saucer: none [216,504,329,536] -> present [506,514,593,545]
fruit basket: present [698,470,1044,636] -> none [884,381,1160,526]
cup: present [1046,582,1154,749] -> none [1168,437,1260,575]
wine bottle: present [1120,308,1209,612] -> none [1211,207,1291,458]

◇ ◇ ◇ ◇

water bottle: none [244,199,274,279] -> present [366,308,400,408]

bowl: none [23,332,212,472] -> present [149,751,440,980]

◇ ◇ ◇ ◇

Return each line of the data above that includes the word "bottle".

wine bottle: present [1120,308,1209,612] -> none [1211,207,1291,458]
water bottle: none [244,199,274,279] -> present [366,308,400,408]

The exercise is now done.